The Finish Line reported on Wednesday its third quarter 2017 results, which just missed its expectations. Consolidated net sales increased 3% to $371.7 million and non-GAAP diluted loss per share from continuing operations were $(0.24).


 

Sam Sato, Chief Executive Officer of Finish Line, said, “Steep declines in apparel and accessories offset a high-single digit footwear comp gain and a 33% sales increase in our Macy’s business. While we continue to work on narrowing our soft goods assortment and aligning our offering with customer demand, our primary focus remains on growing the cornerstones of the Company’s foundation - our Finish Line footwear business and our partnership with Macy’s - through enhanced customer engagement. At the same time, we are making progress developing a more efficient operating model that drives increased profitability and greater shareholder value over the long-term.”

In addition to Finish Line Macy’s sales increasing 33.2%, comparable store sales increased 0.7%. Gross profit increased to $99.4 million from $83.0 million and SG&A expenses increased to $118.1 million from $115.7 million.
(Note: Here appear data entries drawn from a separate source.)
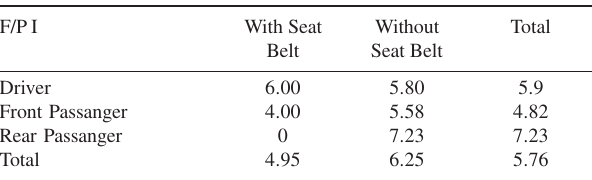
Table 3 - F/P I (number of fracture lines per patient) applied to different groups.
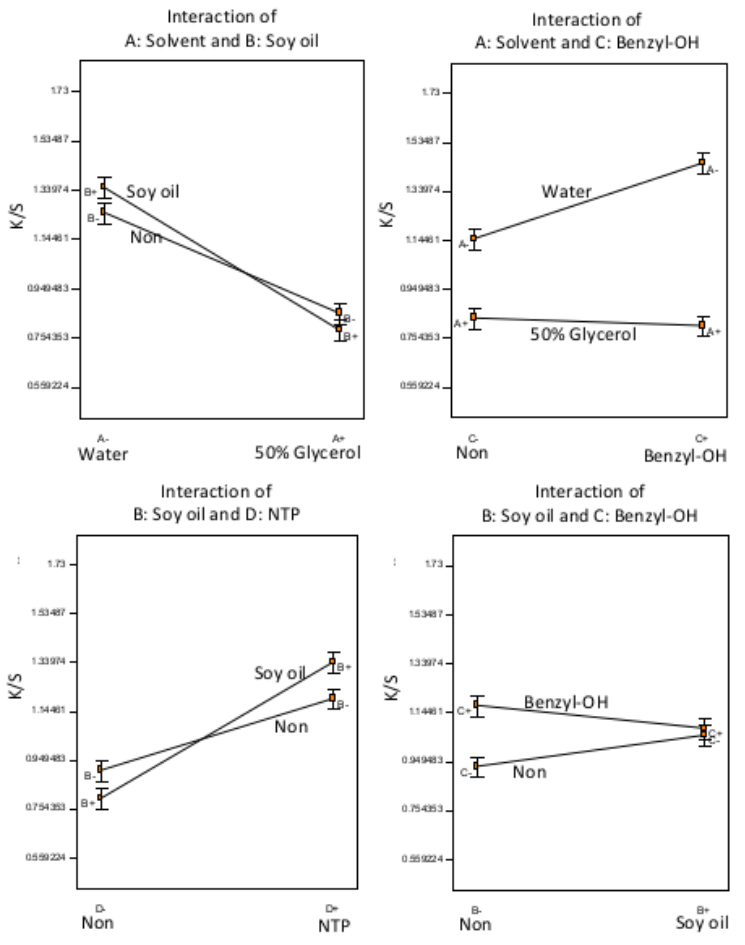
Figure 4. Statistical inference of Experiment C: significant factorial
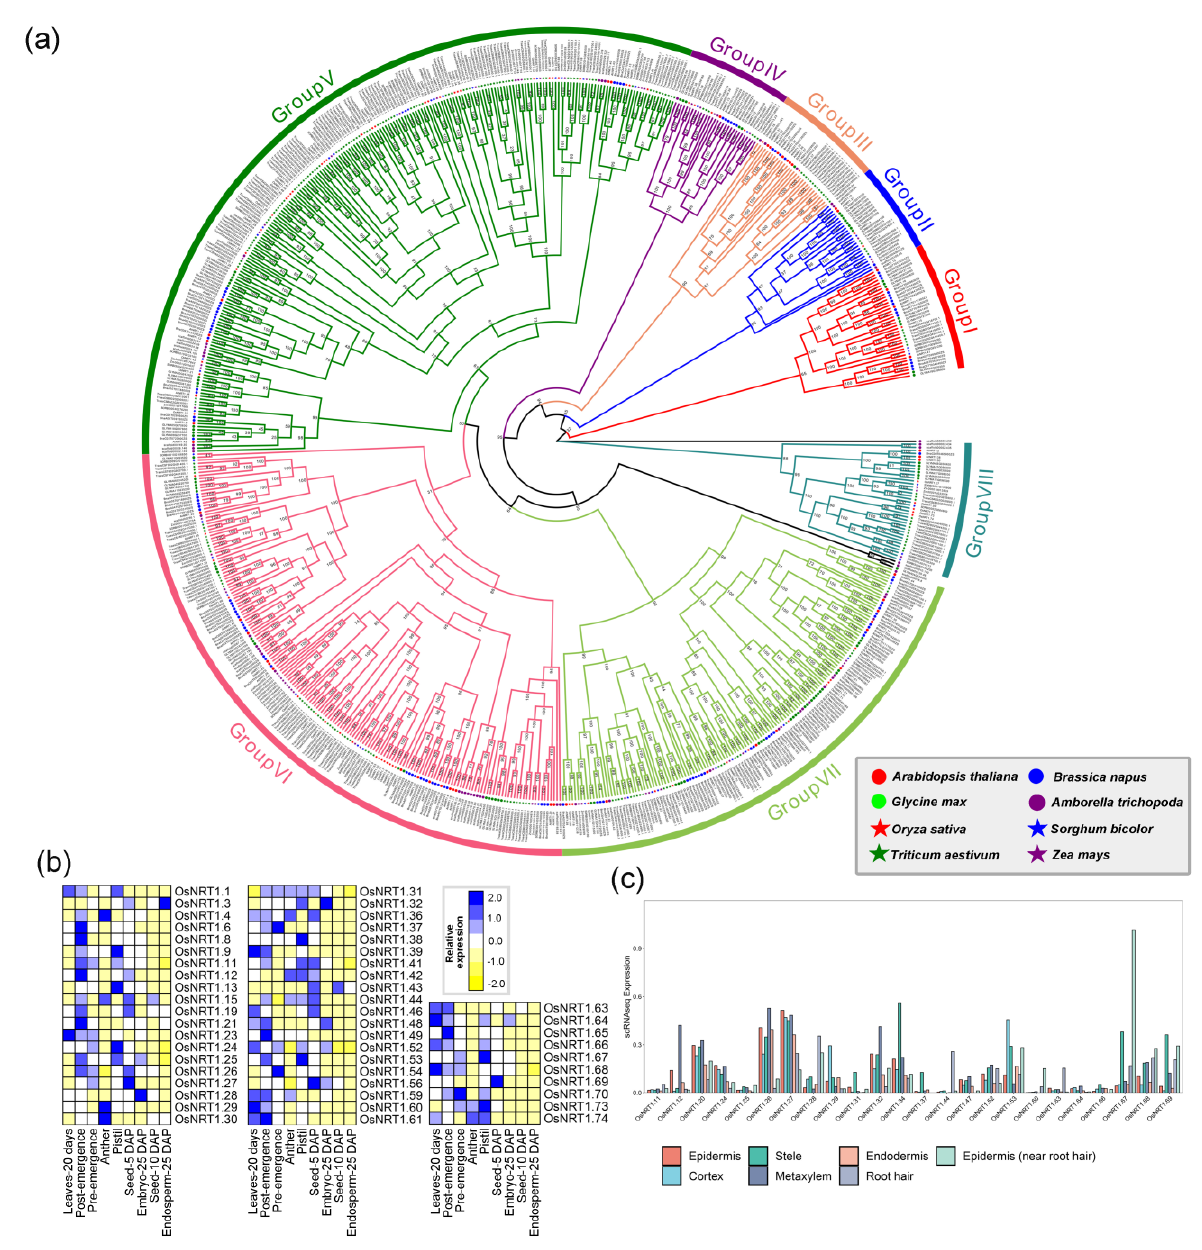
Figure 5. The phylogenetic analysis and expression pattern of the NRT1 superfamily. ( a ) represents the phylogenetic trees of the NRT1 superfamily, splitting into seven groups. The different colors on the branches were defined as the same group. ( b ) indicates the expression heatmap of the NRT1 superfamily, and ( c ) represents the expression of the NRT1 superfamily through the single-cell transcriptome data of roots in rice.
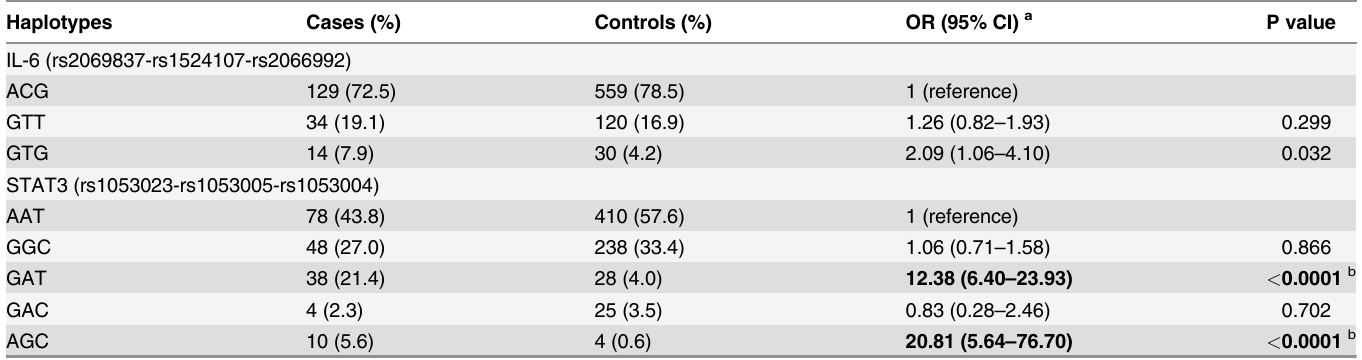
Table 4. ORs and 95% CIs for ATDH in relation to IL-6 and STAT3 haplotypes.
Net loss increased to $40.4 million from $21.8 million due to JackRabbit, which Finish Line reported as discontinued operations.

The retailer announced in November that it is exploring alternatives for JackRabbit including a sale.

“We are now fully benefitting from our enhanced supply chain and are just beginning to realize the $6 million in annualized savings from our actions aimed at streamlining our organizational structure,” said Sato. “Despite our recent underperformance, we remain confident in the strategic course we have set for the Finish Line.”

Finish Line expects its fiscal year comparable store sales to range between flat and up 1% and for its non-GAAP diluted earnings per share from continuing operations to range from $1.24 to $1.30. The company also expects its fourth quarter comparable sales to be down between 3% and 5% and for the non-GAAP diluted EPS from continuing operations to be between $0.68 and $0.73.